Наконец, 10 ноября последовал рескрипт Екатерины. Под начальство Суворова отдавались войска в Екатеринославской губернии, в Крыму и во вновь присоединенных землях, и приказано немедленно приводить в исполнение апробованное по проектам инженер-майора де Волана укрепление границ. Вместе с тем предписывалось — представить планы и сметы производящимся в Финляндии работам, для приведения всех укреплений и каналов к окончанию; требовалось также его, Суворова, мнение на случай оборонительной и наступательной войны в Финляндии.
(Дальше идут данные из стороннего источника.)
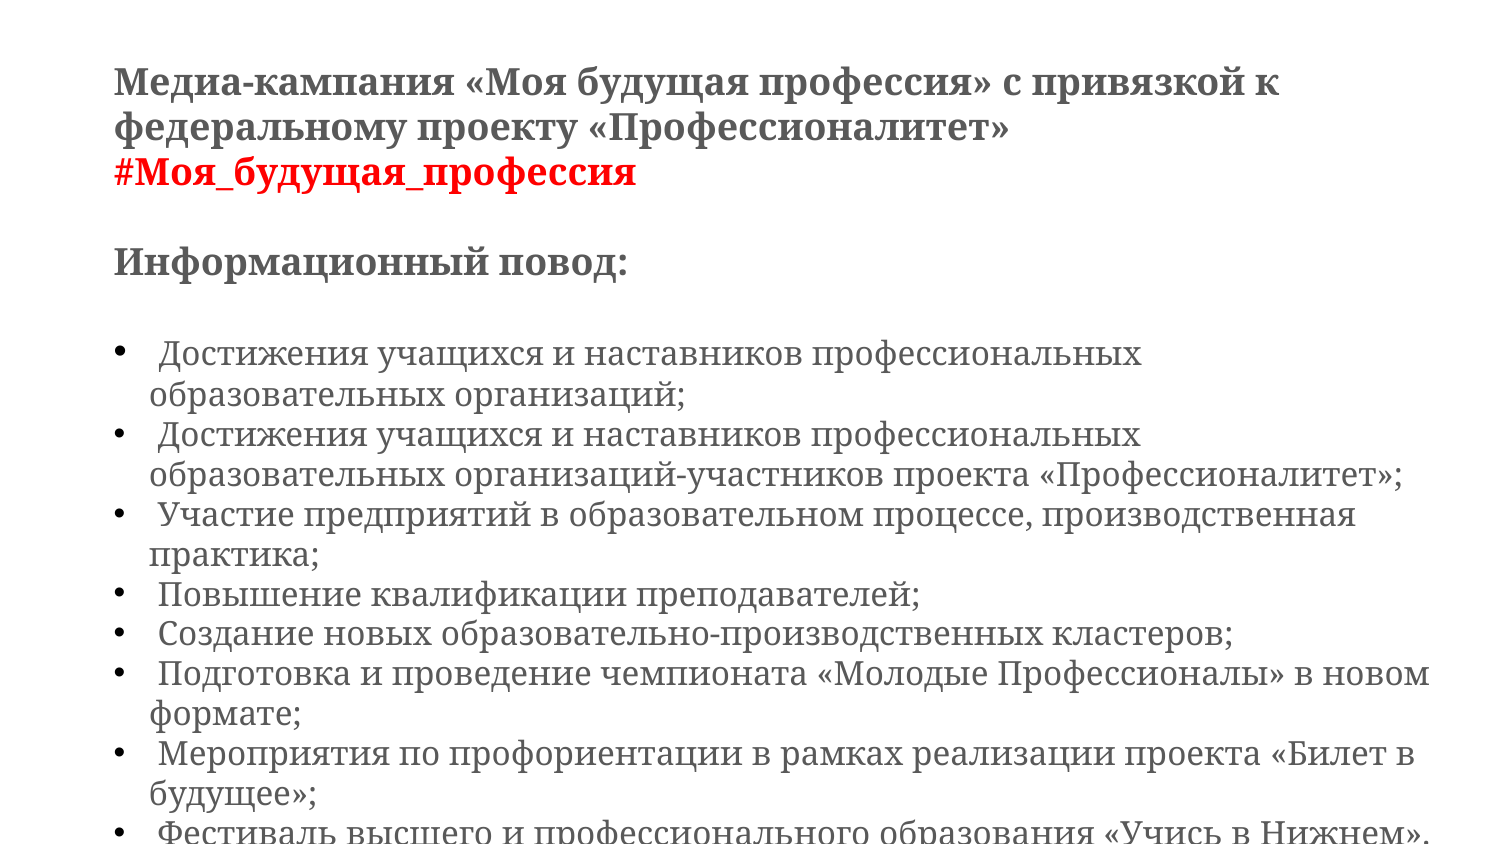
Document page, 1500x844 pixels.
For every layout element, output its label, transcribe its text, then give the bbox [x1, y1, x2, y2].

text_box Медиа-кампания «Моя будущая профессия» с привязкой к федеральному проекту «Профессионалитет» #Моя_будущая_профессия Информационный повод: Достижения учащихся и наставников профессиональных образовательных организаций; Достижения учащихся и наставников профессиональных образовательных организаций-участников проекта «Профессионалитет»; Участие предприятий в образовательном процессе, производственная практика; Повышение квалификации преподавателей; Создание новых образовательно-производственных кластеров; Подготовка и проведение чемпионата «Молодые Профессионалы» в новом формате; Мероприятия по профориентации в рамках реализации проекта «Билет в будущее»; Фестиваль высшего и профессионального образования «Учись в Нижнем». [98, 15, 1451, 844]
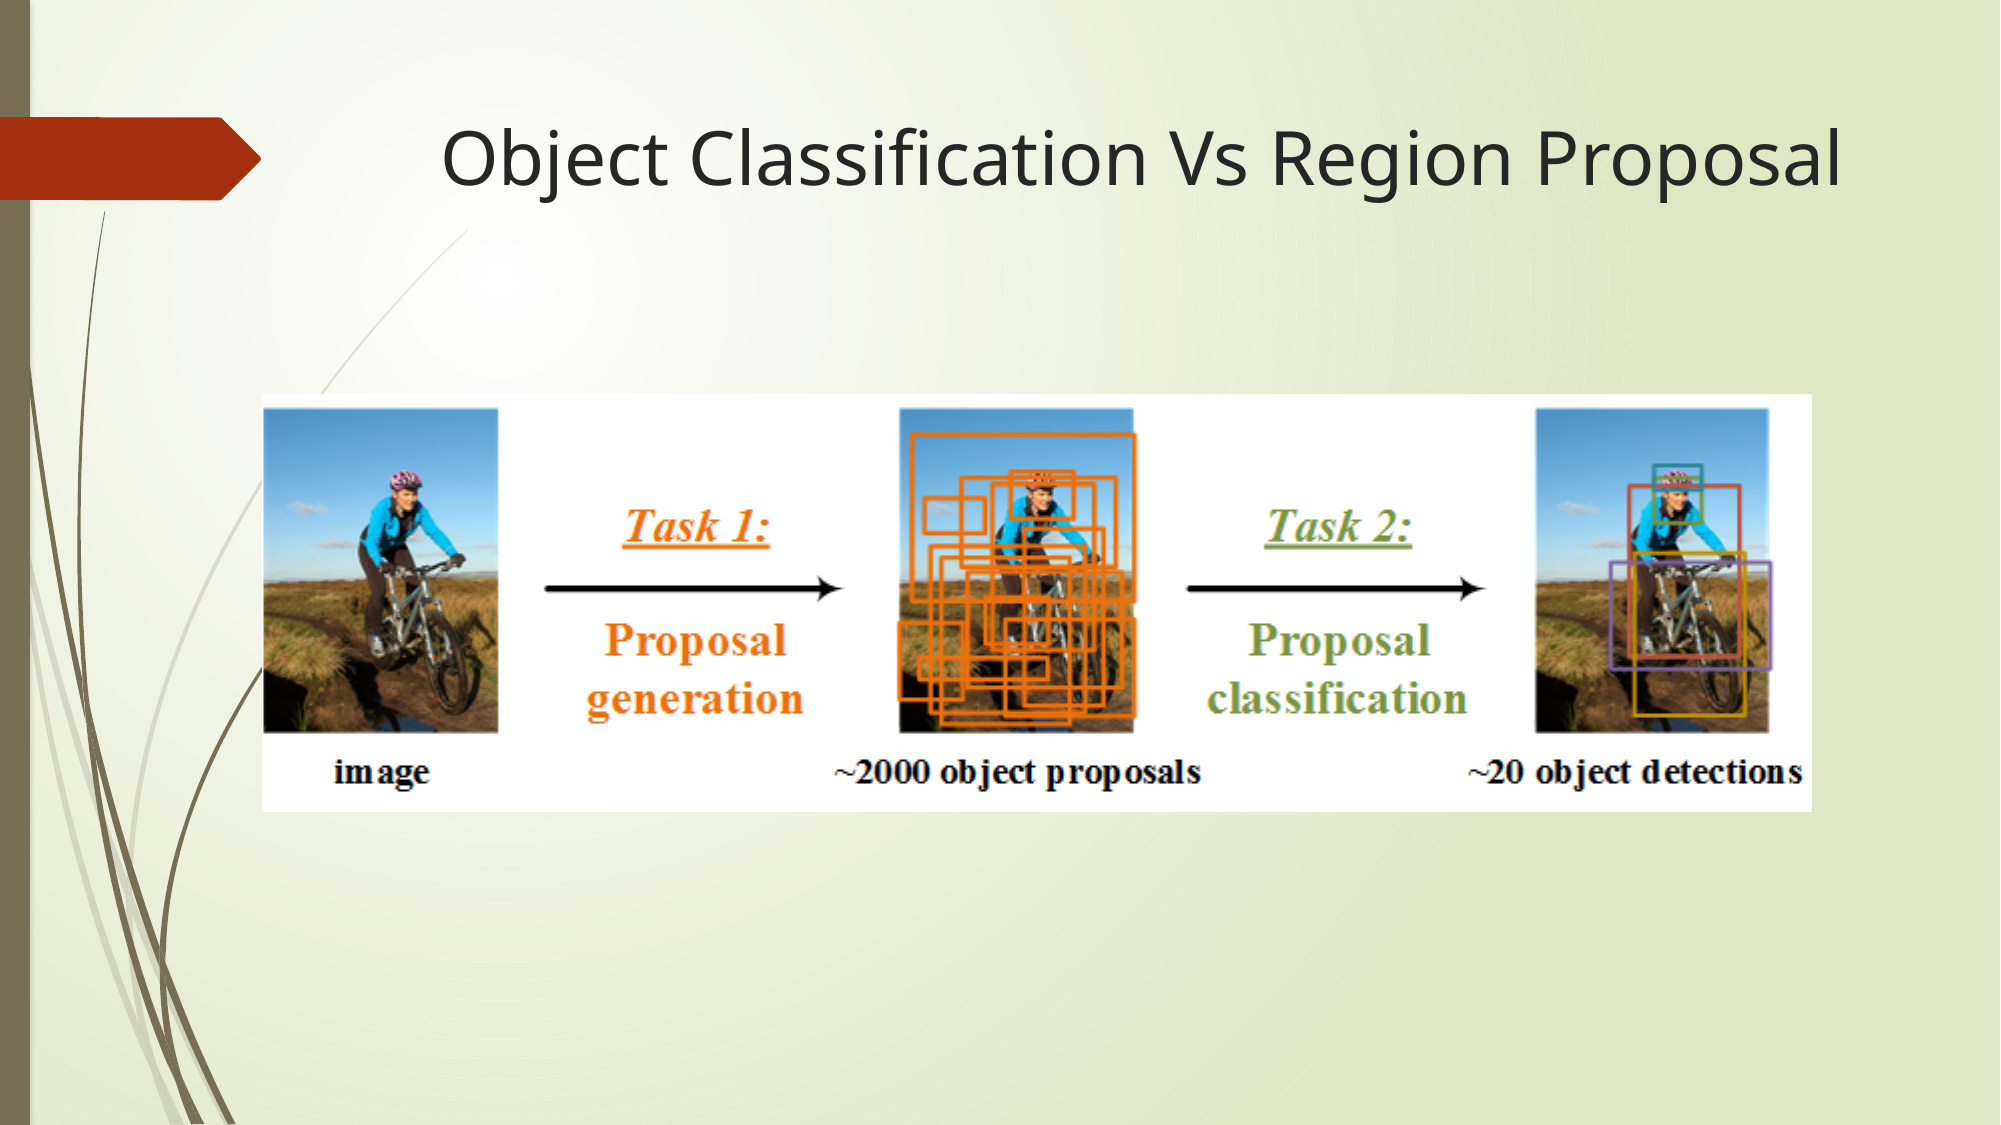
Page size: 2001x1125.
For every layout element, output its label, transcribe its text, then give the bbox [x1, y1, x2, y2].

title Object Classification Vs Region Proposal [425, 102, 1888, 313]
picture [262, 393, 1812, 812]
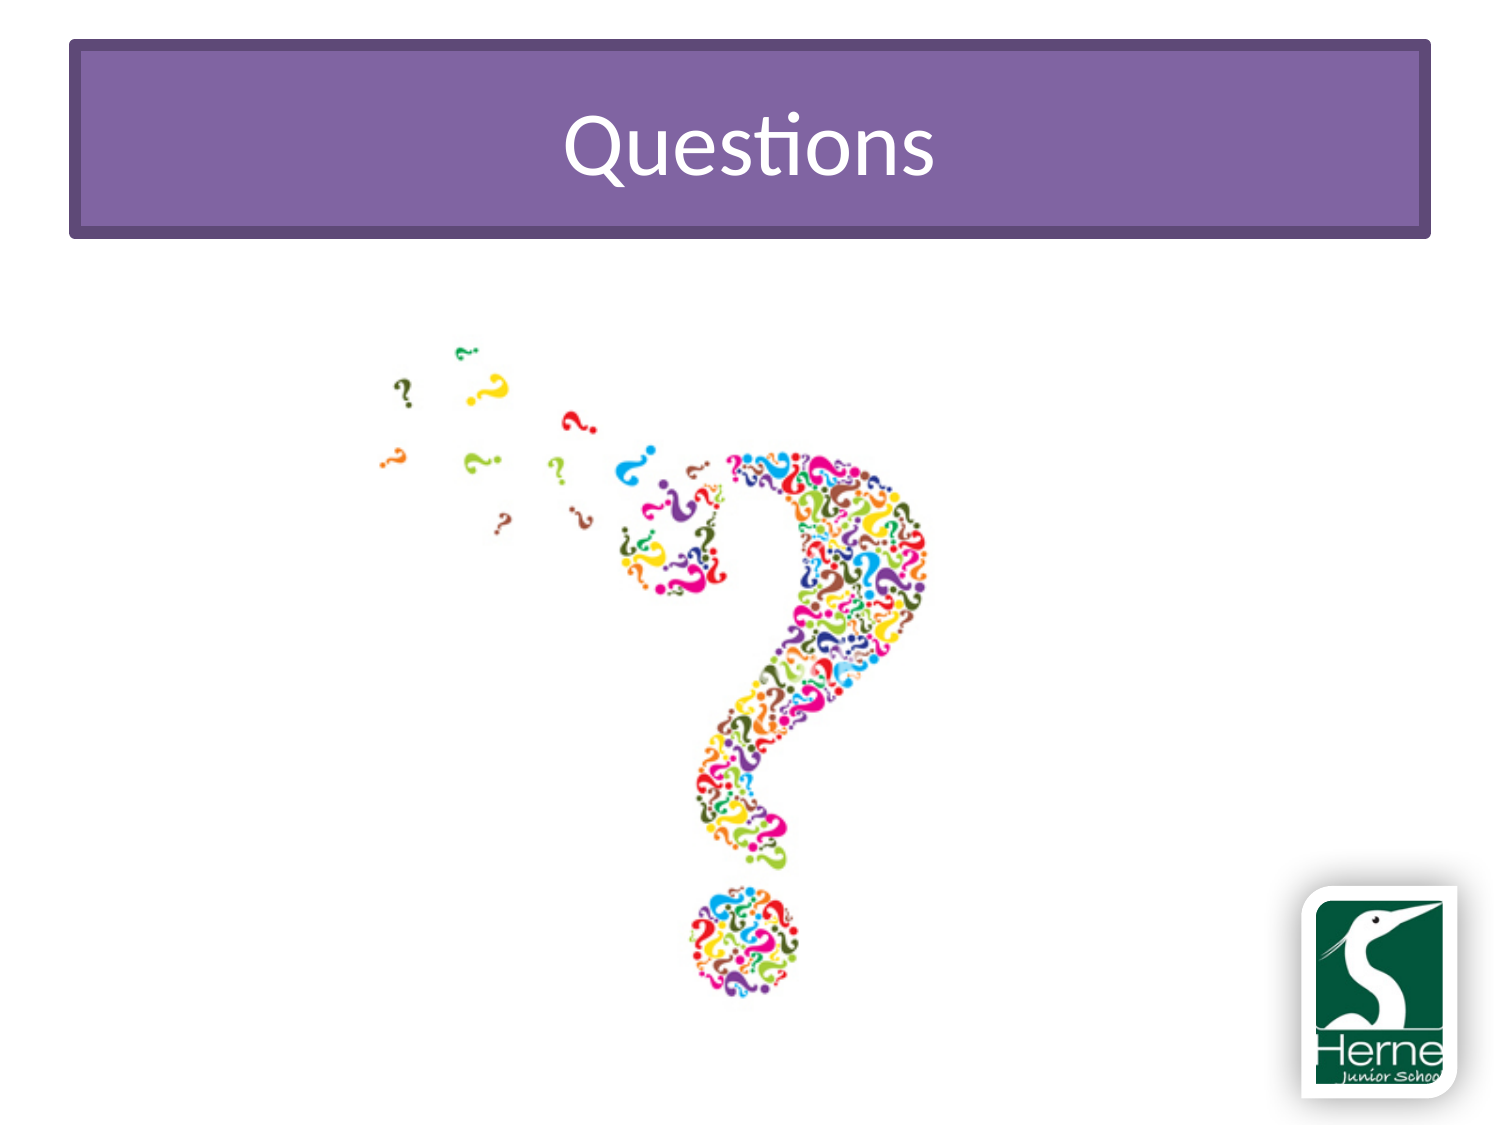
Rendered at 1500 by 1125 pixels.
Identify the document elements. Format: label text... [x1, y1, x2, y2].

picture [1308, 893, 1451, 1092]
title Questions [73, 43, 1427, 235]
picture [348, 290, 1062, 1042]
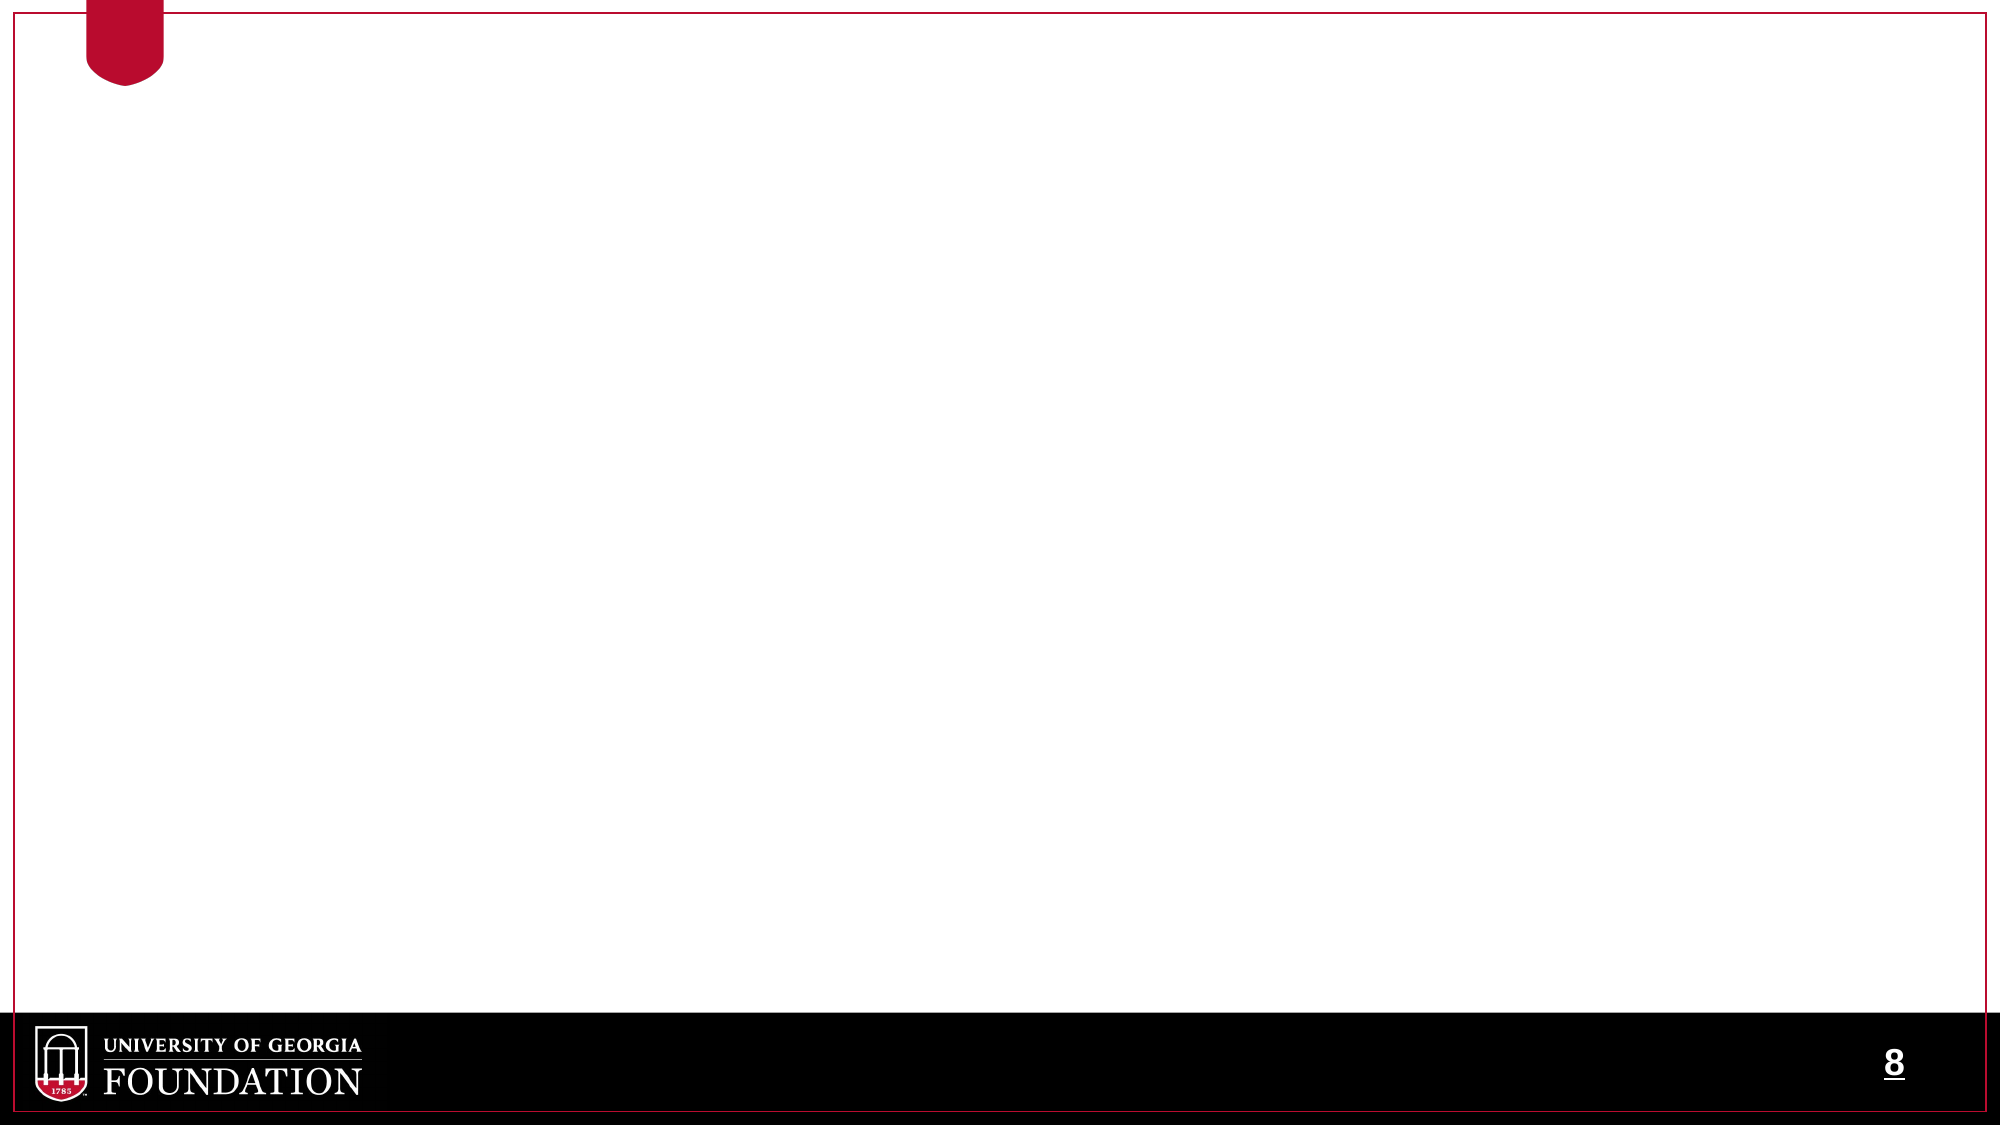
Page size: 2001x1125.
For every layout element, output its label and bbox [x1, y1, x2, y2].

Суворов представил все данные для продолжения работ, представил и замечания свои на случай войны со Швециею 28. Замечания эти имеют ныне только историческое значение, так как русско-шведская граница отодвинулась на несколько сот верст от прежней; но они очень характеристичны и дают осязательное понятие о стратегическом глазомере Суворова и его взгляде на ведение войны. (См. приложение II).
Таким образом Суворову предстояло променять одни постройки на другие, да еще свои на чужие. Правда, это доказывало доверие к нему Государыни и одобрение всего, им сделанного, но смысл деятельности все-таки не изменялся. Недаром Суворов раздумывал, не отказаться ли. Но там, на юге, у него были шансы на боевую службу, в виду турецких военных приготовлений, а тут, на севере, никаких. Это соображение его успокоило и ободрило; в ноябре он выехал как бы обновленным, с радостью и надеждой.